Tether CEO Paolo Ardoino warned that an undisclosed but prominent email newsletter vendor used by crypto companies may be compromised.
“We received now two independent confirmations that a prominent vendor used by crypto companies to manage mailing lists might have been compromised,” Ardoino posted to X, suggesting it was a likely supply chain attack toward the crypto industry. “Not making names yet until investigation is completed, but please beware of any emails suggesting crypto-airdrops received since 24h ago.”

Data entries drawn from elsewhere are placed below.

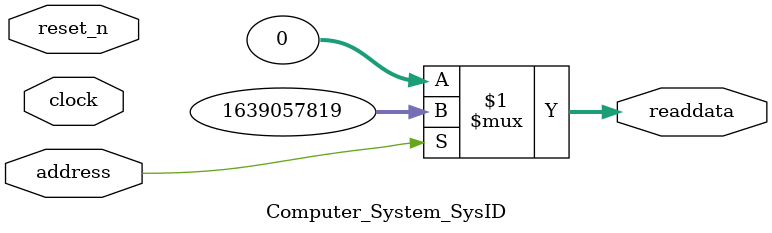
<source format=v>



// synthesis translate_off
`timescale 1ns / 1ps
// synthesis translate_on

// turn off superfluous verilog processor warnings 
// altera message_level Level1 
// altera message_off 10034 10035 10036 10037 10230 10240 10030 

module Computer_System_SysID (
               // inputs:
                address,
                clock,
                reset_n,

               // outputs:
                readdata
             )
;

  output  [ 31: 0] readdata;
  input            address;
  input            clock;
  input            reset_n;

  wire    [ 31: 0] readdata;
  //control_slave, which is an e_avalon_slave
  assign readdata = address ? 1639057819 : 0;

endmodule



</source>
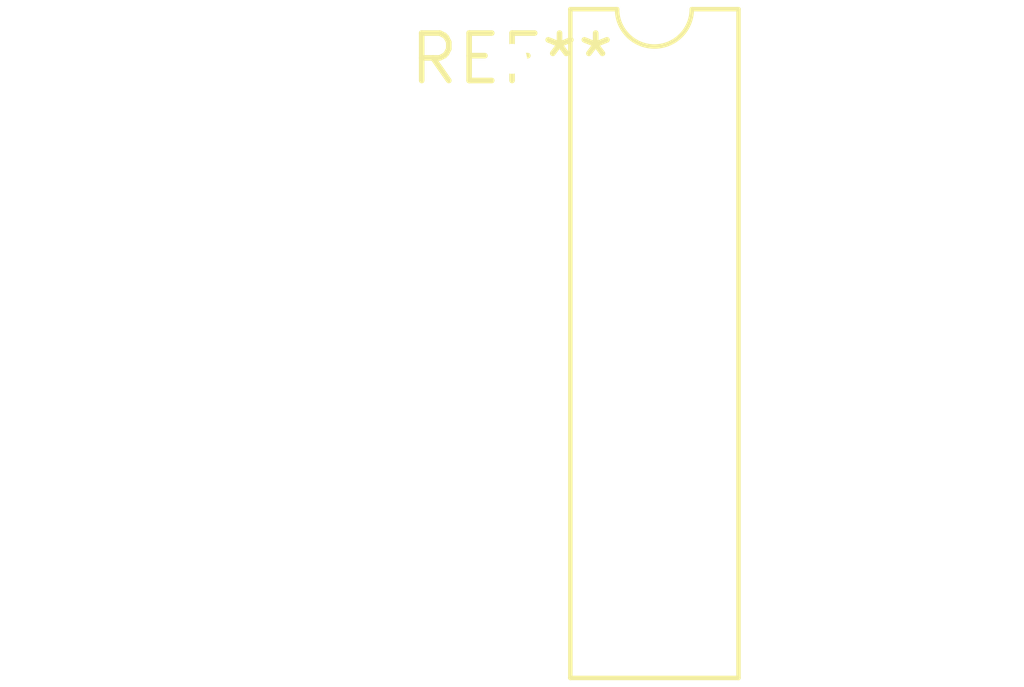
<source format=kicad_pcb>
(kicad_pcb (version 20240108) (generator pcbnew)

  (general
    (thickness 1.6)
  )

  (paper "A4")
  (layers
    (0 "F.Cu" signal)
    (31 "B.Cu" signal)
    (32 "B.Adhes" user "B.Adhesive")
    (33 "F.Adhes" user "F.Adhesive")
    (34 "B.Paste" user)
    (35 "F.Paste" user)
    (36 "B.SilkS" user "B.Silkscreen")
    (37 "F.SilkS" user "F.Silkscreen")
    (38 "B.Mask" user)
    (39 "F.Mask" user)
    (40 "Dwgs.User" user "User.Drawings")
    (41 "Cmts.User" user "User.Comments")
    (42 "Eco1.User" user "User.Eco1")
    (43 "Eco2.User" user "User.Eco2")
    (44 "Edge.Cuts" user)
    (45 "Margin" user)
    (46 "B.CrtYd" user "B.Courtyard")
    (47 "F.CrtYd" user "F.Courtyard")
    (48 "B.Fab" user)
    (49 "F.Fab" user)
    (50 "User.1" user)
    (51 "User.2" user)
    (52 "User.3" user)
    (53 "User.4" user)
    (54 "User.5" user)
    (55 "User.6" user)
    (56 "User.7" user)
    (57 "User.8" user)
    (58 "User.9" user)
  )

  (setup
    (pad_to_mask_clearance 0)
    (pcbplotparams
      (layerselection 0x00010fc_ffffffff)
      (plot_on_all_layers_selection 0x0000000_00000000)
      (disableapertmacros false)
      (usegerberextensions false)
      (usegerberattributes false)
      (usegerberadvancedattributes false)
      (creategerberjobfile false)
      (dashed_line_dash_ratio 12.000000)
      (dashed_line_gap_ratio 3.000000)
      (svgprecision 4)
      (plotframeref false)
      (viasonmask false)
      (mode 1)
      (useauxorigin false)
      (hpglpennumber 1)
      (hpglpenspeed 20)
      (hpglpendiameter 15.000000)
      (dxfpolygonmode false)
      (dxfimperialunits false)
      (dxfusepcbnewfont false)
      (psnegative false)
      (psa4output false)
      (plotreference false)
      (plotvalue false)
      (plotinvisibletext false)
      (sketchpadsonfab false)
      (subtractmaskfromsilk false)
      (outputformat 1)
      (mirror false)
      (drillshape 1)
      (scaleselection 1)
      (outputdirectory "")
    )
  )

  (net 0 "")

  (footprint "DIP-14_W7.62mm_LongPads" (layer "F.Cu") (at 0 0))

)

</source>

CoinGecko co-founder and COO Bobby Ong appeared to confirm the warning minutes later, claiming several crypto firms may be affected by email blasts of fake token launches via their accounts, urging the community to be careful in interacting with crypto newsletters in the coming days.
“We at CoinGecko may be potentially affected and are actively working with our vendor to investigate further to determine the extent of this breach,” Ong said. “We have seen phishing CoinGecko emails being sent from other client accounts. There is no CoinGecko token being planned so don't be duped by the phishing emails.”
Email-related breaches are not new to the crypto industry, with blockchain-based metaverse company The Sandbox warning users of a security breach used for an email phishing campaign last year. Nansen, Celsius, OpenSea and Ledger are also among crypto firms hit by similar exploits in recent years.